Another thing I am wondering about is if there are similar patterns across the 3 color "channels", so that I could have some "generic" lookup table for any color, however, that is made more difficult by the fact that each of the 3 color "planes" have different group sizes when packed (blue = 8 bytes, green = 6 bytes, red = 10 bytes). For example, I first process all of the blue pixels, then all of the green, then lastly, all of the red (that is the order they are stored in a BMP file so I preserved that order). So I am wondering if after processing the blue pixels (so I will then have a full blue lookup table of patterns), if when processing green, perhaps an identical (or very similar) pattern will have already been seen in the blue lookup table, and whether I can use that or not to encode.

Another thing I am considering is having multiple lookup tables for each primary color. Blue for example. Instead of having just one lookup table of fixed length patterns (8 bytes), perhaps I can also have another table with 12 or even 16 bytes, and check that table first for a pattern match, and if not found, then check the smaller length pattern lookup table for a match. Reason being that the longer matches encode more efficiently (compress better due to less overhead).

So what else can I do that is not so complicated, but can improve compression? Should I think about partial matches, near matches, longer matches, variable length matches... instead of just fixed length exact matches for each of the 3 primary color patterns?

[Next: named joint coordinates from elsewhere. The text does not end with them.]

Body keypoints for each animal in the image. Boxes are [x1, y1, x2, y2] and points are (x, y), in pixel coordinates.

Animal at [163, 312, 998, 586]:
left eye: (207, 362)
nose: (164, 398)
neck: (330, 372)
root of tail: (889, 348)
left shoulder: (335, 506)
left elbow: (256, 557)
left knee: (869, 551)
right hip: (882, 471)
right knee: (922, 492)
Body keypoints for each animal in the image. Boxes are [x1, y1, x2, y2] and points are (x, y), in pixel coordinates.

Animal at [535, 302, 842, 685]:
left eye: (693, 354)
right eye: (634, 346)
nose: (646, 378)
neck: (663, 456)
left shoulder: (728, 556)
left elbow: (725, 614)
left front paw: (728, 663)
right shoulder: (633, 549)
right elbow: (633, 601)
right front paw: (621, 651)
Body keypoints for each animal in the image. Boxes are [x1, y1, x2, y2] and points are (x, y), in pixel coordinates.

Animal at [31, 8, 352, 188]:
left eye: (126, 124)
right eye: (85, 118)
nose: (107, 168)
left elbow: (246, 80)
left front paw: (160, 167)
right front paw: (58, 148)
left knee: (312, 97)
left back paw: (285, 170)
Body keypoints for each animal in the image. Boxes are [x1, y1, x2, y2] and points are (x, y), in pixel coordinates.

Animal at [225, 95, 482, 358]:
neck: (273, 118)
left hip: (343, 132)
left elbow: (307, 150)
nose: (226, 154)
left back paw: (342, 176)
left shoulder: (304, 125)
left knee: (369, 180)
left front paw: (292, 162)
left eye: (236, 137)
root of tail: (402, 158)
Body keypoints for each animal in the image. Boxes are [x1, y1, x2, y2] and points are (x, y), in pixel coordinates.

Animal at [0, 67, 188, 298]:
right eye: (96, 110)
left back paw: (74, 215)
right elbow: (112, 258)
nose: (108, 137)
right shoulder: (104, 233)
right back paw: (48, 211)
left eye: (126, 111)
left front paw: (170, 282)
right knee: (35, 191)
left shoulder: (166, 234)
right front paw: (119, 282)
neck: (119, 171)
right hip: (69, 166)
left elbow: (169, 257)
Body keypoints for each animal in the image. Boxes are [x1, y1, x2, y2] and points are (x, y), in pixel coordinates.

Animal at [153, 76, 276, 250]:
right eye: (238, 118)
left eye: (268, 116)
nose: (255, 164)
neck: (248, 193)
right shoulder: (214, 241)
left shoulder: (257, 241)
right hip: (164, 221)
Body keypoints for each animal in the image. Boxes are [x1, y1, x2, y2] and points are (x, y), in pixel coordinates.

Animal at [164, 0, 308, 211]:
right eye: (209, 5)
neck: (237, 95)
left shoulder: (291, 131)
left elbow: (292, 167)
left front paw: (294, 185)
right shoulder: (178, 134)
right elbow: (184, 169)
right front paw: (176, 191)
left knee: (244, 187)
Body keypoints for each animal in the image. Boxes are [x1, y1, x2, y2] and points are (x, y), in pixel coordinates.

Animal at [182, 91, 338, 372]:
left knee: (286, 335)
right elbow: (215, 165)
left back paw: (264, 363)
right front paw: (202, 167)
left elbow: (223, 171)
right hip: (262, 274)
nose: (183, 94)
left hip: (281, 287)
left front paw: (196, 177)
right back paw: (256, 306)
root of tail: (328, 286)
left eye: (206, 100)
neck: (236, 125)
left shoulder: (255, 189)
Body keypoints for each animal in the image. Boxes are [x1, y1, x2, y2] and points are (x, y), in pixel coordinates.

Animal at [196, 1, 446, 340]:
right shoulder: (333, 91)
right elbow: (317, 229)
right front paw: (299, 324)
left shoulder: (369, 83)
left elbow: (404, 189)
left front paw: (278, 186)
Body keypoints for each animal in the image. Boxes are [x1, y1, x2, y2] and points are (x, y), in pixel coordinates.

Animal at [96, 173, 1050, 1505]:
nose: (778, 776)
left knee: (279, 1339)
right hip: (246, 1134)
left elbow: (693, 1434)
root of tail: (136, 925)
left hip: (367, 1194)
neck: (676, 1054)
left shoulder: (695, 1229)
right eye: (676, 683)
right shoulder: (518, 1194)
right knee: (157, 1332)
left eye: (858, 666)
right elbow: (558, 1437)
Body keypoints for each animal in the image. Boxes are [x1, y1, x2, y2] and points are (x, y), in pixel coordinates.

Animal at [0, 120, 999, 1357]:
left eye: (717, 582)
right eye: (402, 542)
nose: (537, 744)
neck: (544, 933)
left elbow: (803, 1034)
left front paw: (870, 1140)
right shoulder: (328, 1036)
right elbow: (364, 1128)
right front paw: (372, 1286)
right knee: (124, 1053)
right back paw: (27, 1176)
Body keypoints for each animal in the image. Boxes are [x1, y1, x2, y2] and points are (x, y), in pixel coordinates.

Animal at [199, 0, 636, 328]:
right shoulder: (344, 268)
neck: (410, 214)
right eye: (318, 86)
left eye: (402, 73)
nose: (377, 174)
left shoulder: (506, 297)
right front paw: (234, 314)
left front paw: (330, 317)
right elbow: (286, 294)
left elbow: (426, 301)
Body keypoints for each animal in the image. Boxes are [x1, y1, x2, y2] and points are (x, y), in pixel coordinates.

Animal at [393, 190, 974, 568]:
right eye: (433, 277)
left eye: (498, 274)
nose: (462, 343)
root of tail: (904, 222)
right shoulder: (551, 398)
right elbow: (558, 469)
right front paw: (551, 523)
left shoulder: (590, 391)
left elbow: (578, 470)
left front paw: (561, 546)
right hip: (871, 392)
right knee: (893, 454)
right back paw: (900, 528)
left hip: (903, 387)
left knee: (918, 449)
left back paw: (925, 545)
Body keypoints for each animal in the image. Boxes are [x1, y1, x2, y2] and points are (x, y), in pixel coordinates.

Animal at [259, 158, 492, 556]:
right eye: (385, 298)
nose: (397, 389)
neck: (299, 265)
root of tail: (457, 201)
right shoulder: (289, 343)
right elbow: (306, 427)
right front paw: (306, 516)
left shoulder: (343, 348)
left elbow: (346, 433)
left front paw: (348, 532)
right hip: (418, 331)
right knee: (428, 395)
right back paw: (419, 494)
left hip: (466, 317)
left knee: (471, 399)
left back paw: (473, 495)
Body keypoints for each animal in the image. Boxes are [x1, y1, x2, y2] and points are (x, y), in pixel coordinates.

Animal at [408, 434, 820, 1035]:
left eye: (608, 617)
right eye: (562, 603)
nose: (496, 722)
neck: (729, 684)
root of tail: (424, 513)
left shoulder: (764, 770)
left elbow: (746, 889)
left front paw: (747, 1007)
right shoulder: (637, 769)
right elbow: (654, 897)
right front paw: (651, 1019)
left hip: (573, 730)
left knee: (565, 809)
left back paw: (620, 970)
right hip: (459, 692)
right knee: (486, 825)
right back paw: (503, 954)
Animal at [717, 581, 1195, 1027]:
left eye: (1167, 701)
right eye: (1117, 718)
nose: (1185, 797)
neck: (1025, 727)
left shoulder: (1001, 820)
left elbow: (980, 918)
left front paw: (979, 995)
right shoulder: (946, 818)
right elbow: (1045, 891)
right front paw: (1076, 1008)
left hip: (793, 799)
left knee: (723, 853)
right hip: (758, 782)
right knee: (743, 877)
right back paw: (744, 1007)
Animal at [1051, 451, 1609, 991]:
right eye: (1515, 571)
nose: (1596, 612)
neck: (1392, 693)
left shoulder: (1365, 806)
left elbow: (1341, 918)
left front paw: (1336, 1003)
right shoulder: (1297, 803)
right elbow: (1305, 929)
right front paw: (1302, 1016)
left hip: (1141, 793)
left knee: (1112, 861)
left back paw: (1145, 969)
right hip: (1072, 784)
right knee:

By complicated, I mean I don't want to use Huffman codes or equivalent, because they are not so easy to implement. I can use lookup tables cuz those are easy to use for me.

Attached is my main test image that I am getting about 2:1 compression on, but this is in JPG format, compressed about 8:1.

enter image description here

Some of you may be wondering why I am even bothering with something like this, when JPG (from year 1992) can compress about 10:1 with very little visual difference from the original image (24 bit color BMP). The answer is because JPG is flawed (unless the minimal compression setting is selected), as it tends to create a "haze" around high contrast areas (such as thin tree branches against a bright sky). Also JPG has a "generation" problem where if it is used multiple times on the same image, the quality gets worse each time. My algorithm should (in theory), not get worse if it is "recompressed" multiple times. If I can get maybe 3:1 overall compression I would be happy, but I am currently only at about 2:1, which is the reason for this post... to improve it some.

Someone commented about trying PNG which uses lossless compression similar to that of a zip file. Using the original BMP image (1.68 MB), PNG compressed it down to 1.27 MB (to about 75% of its original filesize). Note that the PNG image was not color reduced like mine was. My format has reduced colors (24 bit RGB down to 15 bit RGB), but as I already stated, for typical images (like those from a camera), it is hardly noticeable in most cases.

Someone else commented on "small" files not compressing well. As I mentioned, JPG can compress this "small" image 10:1 with not much visual difference (unless you zoom in), so that is not the problem. The problem is finding a better method of lookback/lookup encoding to compress repeating patterns.